Claudia Williams, CEO of Manifest MedEx When doctors know their patients have been to the hospital, they can act fast to provide needed support. Widespread use of hospital event notifications is associated with all kinds of health benefits, including a 10 percent decrease in readmissions for Medicare beneficiaries. These event notifications are one of the simplest, easiest (most-bipartisan!), and most impactful changes we can make to improve patient outcomes in U.S. healthcare.
To this goal, the Centers for Medicare and Medicaid Services (CMS) released new regulations in March that will require hospitals to share event notifications with community providers when a patient is admitted, discharged, or transferred (ADT).
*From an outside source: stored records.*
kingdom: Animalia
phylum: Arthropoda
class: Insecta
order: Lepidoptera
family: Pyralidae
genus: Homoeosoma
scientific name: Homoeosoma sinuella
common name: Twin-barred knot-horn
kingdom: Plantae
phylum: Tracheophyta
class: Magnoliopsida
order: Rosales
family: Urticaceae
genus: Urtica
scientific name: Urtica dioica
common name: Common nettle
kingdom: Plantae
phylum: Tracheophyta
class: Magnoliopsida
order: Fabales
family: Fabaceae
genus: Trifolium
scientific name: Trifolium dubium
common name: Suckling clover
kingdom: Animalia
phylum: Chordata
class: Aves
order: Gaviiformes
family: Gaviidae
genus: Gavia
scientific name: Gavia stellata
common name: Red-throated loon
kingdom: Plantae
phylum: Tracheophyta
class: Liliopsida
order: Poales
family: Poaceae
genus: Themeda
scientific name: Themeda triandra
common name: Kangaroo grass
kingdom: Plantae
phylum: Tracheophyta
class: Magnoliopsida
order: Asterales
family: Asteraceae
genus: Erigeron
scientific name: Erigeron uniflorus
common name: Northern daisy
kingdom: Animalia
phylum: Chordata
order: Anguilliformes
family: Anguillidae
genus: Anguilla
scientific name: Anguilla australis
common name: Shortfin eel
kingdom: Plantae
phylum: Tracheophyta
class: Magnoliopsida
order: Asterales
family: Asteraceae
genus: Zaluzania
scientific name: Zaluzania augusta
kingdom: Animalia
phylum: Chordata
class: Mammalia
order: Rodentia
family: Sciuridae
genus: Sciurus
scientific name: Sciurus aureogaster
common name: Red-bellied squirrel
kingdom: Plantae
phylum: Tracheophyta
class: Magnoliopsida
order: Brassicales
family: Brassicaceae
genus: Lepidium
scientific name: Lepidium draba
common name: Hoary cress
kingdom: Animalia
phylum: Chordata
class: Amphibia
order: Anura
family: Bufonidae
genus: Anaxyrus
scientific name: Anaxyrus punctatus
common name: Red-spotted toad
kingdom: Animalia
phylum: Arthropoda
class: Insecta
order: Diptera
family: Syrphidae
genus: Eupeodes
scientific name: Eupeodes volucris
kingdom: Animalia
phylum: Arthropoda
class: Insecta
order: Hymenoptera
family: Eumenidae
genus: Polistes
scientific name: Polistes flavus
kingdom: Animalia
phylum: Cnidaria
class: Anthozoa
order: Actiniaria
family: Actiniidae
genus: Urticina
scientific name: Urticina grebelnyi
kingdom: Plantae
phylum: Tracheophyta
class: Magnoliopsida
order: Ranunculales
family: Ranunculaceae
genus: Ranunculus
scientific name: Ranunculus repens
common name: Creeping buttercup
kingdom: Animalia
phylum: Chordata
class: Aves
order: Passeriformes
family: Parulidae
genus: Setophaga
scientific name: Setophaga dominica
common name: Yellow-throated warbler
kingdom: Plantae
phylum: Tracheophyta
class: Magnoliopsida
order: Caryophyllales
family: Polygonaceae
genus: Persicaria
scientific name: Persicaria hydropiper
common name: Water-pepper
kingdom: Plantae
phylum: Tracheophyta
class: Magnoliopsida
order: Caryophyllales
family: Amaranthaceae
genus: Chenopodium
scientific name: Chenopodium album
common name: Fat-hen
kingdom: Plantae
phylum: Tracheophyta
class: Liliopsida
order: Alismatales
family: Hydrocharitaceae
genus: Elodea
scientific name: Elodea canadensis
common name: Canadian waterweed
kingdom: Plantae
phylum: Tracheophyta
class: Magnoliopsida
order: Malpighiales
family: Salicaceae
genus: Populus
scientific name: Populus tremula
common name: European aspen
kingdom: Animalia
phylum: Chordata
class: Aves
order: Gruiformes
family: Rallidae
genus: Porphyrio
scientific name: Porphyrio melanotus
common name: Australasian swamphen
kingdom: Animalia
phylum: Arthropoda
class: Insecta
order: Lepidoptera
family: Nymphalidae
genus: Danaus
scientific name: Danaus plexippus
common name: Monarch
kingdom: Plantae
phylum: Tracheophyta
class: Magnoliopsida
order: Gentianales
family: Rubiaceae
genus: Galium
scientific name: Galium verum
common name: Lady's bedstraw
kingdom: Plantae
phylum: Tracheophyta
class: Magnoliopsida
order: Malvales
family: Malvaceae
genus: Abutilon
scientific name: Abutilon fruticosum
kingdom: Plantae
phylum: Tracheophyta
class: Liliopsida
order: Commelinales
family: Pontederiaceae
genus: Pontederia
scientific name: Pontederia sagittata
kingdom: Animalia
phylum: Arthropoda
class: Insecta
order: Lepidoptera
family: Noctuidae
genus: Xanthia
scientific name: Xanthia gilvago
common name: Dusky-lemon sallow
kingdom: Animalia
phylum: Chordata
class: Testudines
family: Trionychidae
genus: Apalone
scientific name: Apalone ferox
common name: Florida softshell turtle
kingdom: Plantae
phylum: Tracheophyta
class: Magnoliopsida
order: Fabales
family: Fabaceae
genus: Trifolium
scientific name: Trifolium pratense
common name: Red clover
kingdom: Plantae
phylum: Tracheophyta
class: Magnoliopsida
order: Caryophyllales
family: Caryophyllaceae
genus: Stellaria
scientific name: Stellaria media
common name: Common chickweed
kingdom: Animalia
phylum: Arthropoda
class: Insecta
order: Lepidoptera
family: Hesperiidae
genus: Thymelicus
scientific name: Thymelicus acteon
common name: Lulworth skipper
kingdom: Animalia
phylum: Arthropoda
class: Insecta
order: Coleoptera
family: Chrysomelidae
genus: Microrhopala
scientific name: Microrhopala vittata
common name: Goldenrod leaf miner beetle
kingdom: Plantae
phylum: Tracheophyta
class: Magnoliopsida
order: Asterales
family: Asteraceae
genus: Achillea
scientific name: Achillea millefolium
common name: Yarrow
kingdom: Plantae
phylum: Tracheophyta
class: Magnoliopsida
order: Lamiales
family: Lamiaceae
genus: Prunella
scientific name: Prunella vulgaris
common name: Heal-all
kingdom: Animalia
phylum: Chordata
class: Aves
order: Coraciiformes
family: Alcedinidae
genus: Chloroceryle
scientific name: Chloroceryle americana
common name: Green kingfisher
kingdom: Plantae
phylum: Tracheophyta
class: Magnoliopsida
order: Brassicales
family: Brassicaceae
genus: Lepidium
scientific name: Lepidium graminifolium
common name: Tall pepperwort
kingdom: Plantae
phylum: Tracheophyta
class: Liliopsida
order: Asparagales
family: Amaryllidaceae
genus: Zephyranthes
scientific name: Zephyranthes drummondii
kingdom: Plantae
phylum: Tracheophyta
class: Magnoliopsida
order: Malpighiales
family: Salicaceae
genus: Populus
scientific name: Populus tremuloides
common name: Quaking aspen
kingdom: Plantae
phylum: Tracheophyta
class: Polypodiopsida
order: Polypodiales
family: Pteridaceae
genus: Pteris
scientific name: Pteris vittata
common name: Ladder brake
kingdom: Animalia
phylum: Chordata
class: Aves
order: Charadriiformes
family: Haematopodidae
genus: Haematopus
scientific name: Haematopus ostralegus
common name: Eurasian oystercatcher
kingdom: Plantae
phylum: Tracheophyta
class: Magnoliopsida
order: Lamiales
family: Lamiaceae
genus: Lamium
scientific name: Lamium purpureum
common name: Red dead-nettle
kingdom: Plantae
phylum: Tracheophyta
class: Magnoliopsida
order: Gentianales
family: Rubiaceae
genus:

Hospitals have to comply by May 2021 if they want to keep getting paid by Medicare and Medicaid.
This policy will improve care, reduce costs, and save lives. It’s also simple and straightforward. CMS explains, “Lack of seamless data exchange in healthcare has historically detracted from patient care, leading to poor health outcomes, and higher costs.” ADT notifications close these gaps and many healthcare organizations have been using them for years, vastly improving care for patients.
Take the Utah Health Information Network (UHIN) which has utilized ADT notifications to reduce costs and readmissions for over a decade. According to the former UHIN President and CEO, Teresa Rivera,
“This level of care coordination quite literally saves both lives and money.” She continues, “This secure and cost-effective method provides the patient’s entire medical team, regardless of where they work, with the important information they need to coordinate care. That coordination is important to reducing readmission rates, and helps health care professionals provide a better experience to patients.”
ADT notifications are a standard set of messages that most electronic health record (EHR) systems can generate with minimal set-up. In fact, in a 2019 letter from the National Association of ACOs in support of CMS’ proposal to require hospitals participating in Medicare and Medicaid to send event notifications, they expressed that new standards efforts are not needed for the successful implementation.
The authors wrote, “In numerous conversations with HIEs, other intermediaries and providers, we were unable to find a single example where a hospital was unable to send an ADT notification today due to lack of standards.”
But you wouldn’t know it if you listened to the misconceptions that are currently being spread to hospitals about this requirement. Here are five myths that I’ve encountered just this month:
Myth 1: The ADT notification policies are strict and difficult to comply with. Not true. CMS listened to feedback that Meaningful Use requirements were too regimented and promoted a “check the box” not “get it done” mentality. CMS purposely worked to keep these ADT requirements broad and non-prescriptive. Hospitals don’t need to comply with any specific technical standard. The CMS regulations released in March are final.
Myth 2: You have to connect to a nationwide network. Wrong. Hospitals can choose from a wide variety of regional and statewide health information exchange (HIE) partners. The policy requires “reasonable effort” to send notifications to providers in your community. An intermediary can be used to comply with the rule as long as it “connects to a wide range of recipients.” Unlike what some nationwide companies are saying, the regulations do not mandate out-of-state alerts.
Myth 3: The policy creates a big technical burden for hospitals. More than 99 percent of hospitals have EHR systems in place today, and most of those can produce standard ADT transactions with relatively minimal effort. While the time to activate ADT notifications varies, it can usually be done in as little as a day by a hospital IT team.
Myth 4: The timing isn’t right. It’s happening too fast. A global pandemic is exactly the moment when we need this kind of data sharing in our communities. With COVID-19, it is even more crucial that care teams are alerted promptly when a patient is seen in the emergency department or discharged from the hospital so that they can reach out and provide support. Regardless, CMS has given an additional six months of enforcement discretion for hospitals, pushing back the deadline to May 2021.
Myth 5: There’s no funding available for this work. Wrong again. In California and several other states, hospitals can take advantage of public funding to connect to regional HIEs that provide ADT notification services. There’s $50 million in funding available just in California.
This new policy is an exciting step forward for patients and providers. It gives primary care and post-acute providers crucial, needed information to improve patient care. Hospitals can meet the requirements with minimal burden using existing technologies. Patients will have a more seamless experience when they are at their most vulnerable.
In healthcare, it’s easy to assume that great impact requires great complexity. But time and again the opposite is true. So let’s bust the myths, get it done, and keep it simple.
About Claudia Williams
Claudia Williams is the CEO of Manifest MedEx. Previously the senior advisor for health technology and innovation at the White House, Claudia helped lead President Obama’s Precision Medicine Initiative. Before joining the White House, Claudia was director of health information exchange at HHS and was director of health policy and public affairs at the Markle Foundation.